* **Page extract**:
# New Radio Shack Madone for ToC



## rward325 (Sep 22, 2008)

Just thought I would post this

Link to article:https://www.livestrong.com/teamradi...-trek-shepard-fairey-team-up-team-radioshack/


----------



## Cinelli 82220 (Dec 2, 2010)

How can the same company make such a nice job of the Leopard bikes and such a consistently hideous job of all the Radio Shack bikes?


----------



## rubbersoul (Mar 1, 2010)

agreed, color scheme is crap


----------



## JW3 (May 7, 2011)

I would have to disagree with Rubber and Cinelli. I think it looks hella sick.


----------



## onthebottom (May 4, 2011)

Shepard Fairey designed that bike, he did one for Lance in 09.... he's the guy who did the Obama red/blue poster.... watch Exit Through the Gift Shop....

I think it's very cool!

OTB


----------



## Road Hazard (Feb 5, 2011)

The super-fine details are nice but for the time spent on the paint I wonder if a more general red/black scheme wouldn't be just as good. I mean you have to be fairly close to even see the super-fine details.

* **Available data**:
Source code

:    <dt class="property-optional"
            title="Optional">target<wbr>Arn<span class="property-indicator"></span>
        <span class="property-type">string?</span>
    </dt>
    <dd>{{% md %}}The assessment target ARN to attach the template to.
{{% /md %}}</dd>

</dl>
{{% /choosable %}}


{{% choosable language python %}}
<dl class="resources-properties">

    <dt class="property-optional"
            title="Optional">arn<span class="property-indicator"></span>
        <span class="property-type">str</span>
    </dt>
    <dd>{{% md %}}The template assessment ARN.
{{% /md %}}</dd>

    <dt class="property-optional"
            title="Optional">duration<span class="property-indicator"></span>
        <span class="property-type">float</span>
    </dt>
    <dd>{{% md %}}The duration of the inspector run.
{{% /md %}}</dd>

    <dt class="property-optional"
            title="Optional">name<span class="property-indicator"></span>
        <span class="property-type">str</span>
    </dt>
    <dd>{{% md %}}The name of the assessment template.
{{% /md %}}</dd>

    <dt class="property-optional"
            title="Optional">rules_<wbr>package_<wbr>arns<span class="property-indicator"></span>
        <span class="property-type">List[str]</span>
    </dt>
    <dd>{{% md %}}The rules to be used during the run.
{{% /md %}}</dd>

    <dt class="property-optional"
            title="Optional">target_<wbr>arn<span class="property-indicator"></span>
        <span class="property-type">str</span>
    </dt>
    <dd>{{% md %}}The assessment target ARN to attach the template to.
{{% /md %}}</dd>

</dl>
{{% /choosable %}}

* **Activities**:
**1)** Gather every line of the records that contains the word "assessment".
**2)** Carry on the forum thread about the new Radio Shack Madone from where it stops.

* **Answers to the tasks**:
**1)**
    <dd>{{% md %}}The assessment target ARN to attach the template to.
    <dd>{{% md %}}The template assessment ARN.
    <dd>{{% md %}}The name of the assessment template.
    <dd>{{% md %}}The assessment target ARN to attach the template to.

**2)**
And, if we're being honest, "The Shack" doesn't fit with pro cycling. The majesty, the grace, the beauty, "the shack," no.

I love my madone, but come on...


----------



## tdietz87 (Apr 19, 2011)

I agree the paint job just isn't my style, but hey, if it looks good to somebody else, great! I came across this video and thought I would share. Looks like a lot of time goes into these radioshack bikes (I know this is previous paint-job, but I assume same techniques)


----------



## cryoplasm (Jun 14, 2008)

Paint Jobs -- the last bastion of bicycle frames.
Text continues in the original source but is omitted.